After the traumas of the 2003 Iraq War, it seemed America had lost its taste for foreign intervention, but today the Obama administration is bombing Syria and Iraq. The mood this time may be more sober, but still the majority of Americans—watching the violent propaganda of the Islamic State, also known as ISIS and ISIL—support air strikes on the jihadists.
The Islamic State, like the Middle East, is something we struggle to understand. Beheadings, a grotesque but effective way of stirring fear in the West, make even-handed, rational analysis difficult. One way to decipher some of the confusion is to turn back to history, to restore Arab voices, to do as so many Western scholars and commentators fail to do: take the Middle East on its own terms.
The challenge of successfully pursuing this approach is apparent in Leila Tarazi Fawaz’s A Land of Aching Hearts, a detailed account of the political and cultural events that occurred in the Middle East just before and during World War I. It concerns the way in which Arabs were caught up in Europe’s first major war of the twentieth century, and how this proved to be a turning point in Middle Eastern history, but one not of the Arab peoples’ own making.
A century before the recent wave of popular unrest that has unseated dictators across the Middle East, a similar fervor had swept the region. In 1910 and 1911, rebellions broke out across the Middle East, then largely part of the Ottoman Empire, a multiethnic Islamic dynasty that ruled from Istanbul. Arabs in Greater Syria and on the Arabian Peninsula rose up against their Ottoman rulers, some with a new sense of national awareness, others angered by leaders who concentrated power and bowed to the influence of foreigners. The tumult was short-lived, and amid military crackdowns the state and other supporters of the status quo prevailed.

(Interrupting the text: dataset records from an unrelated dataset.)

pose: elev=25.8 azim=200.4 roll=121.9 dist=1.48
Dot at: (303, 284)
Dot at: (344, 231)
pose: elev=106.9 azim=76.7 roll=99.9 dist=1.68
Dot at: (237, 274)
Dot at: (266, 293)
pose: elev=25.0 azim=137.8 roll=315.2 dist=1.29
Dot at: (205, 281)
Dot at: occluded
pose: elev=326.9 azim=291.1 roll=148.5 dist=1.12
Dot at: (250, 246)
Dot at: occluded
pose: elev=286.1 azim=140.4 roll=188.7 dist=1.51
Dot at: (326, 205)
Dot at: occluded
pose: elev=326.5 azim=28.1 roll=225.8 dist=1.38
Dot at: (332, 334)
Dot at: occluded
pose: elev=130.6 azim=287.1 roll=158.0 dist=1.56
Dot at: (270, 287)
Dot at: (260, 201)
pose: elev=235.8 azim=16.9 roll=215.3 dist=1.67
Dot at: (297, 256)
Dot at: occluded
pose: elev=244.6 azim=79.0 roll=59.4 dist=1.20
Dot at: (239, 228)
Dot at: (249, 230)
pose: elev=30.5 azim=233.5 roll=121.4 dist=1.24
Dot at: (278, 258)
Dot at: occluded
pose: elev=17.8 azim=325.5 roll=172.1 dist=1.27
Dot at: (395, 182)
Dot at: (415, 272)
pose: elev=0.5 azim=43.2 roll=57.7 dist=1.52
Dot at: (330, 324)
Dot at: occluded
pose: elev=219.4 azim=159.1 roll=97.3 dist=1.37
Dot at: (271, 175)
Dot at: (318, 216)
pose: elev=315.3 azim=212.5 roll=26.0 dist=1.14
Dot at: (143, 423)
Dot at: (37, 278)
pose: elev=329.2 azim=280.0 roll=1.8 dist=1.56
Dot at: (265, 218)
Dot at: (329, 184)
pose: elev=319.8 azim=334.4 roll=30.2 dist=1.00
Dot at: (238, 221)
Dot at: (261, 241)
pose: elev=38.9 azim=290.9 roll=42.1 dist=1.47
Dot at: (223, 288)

In the 100 years that separate the unrest of 1911 and the recent Arab uprisings in 2011, the Middle East has been transformed by civil wars and military coups, the founding of the state of Israel in 1948, the rise of new ideologies (pan-Arabism and political Islam) and the discovery of oil (Saudi Arabia in 1938), as well as by decades of Western intervention, a revolution in Iran, and the Cold War. But the greatest rupture, the one that closed an era and heralded the dawn of another, was World War I.
The Great War, as it was known, was twentieth-century Europe’s founding experience, a grueling and bloody encounter that drew in the world’s chief economic powers. Trench warfare in continental Europe introduced slaughter on an industrial scale, wiping out a generation of young men and dismembering centuries-old empires. As shown by the spate of recent histories reflecting on the centennial of the war’s beginning, its importance in Europe is rarely understated. But little has been said of the millions outside Europe who were also caught up in the fighting, and whose lives and histories were irrevocably changed as well.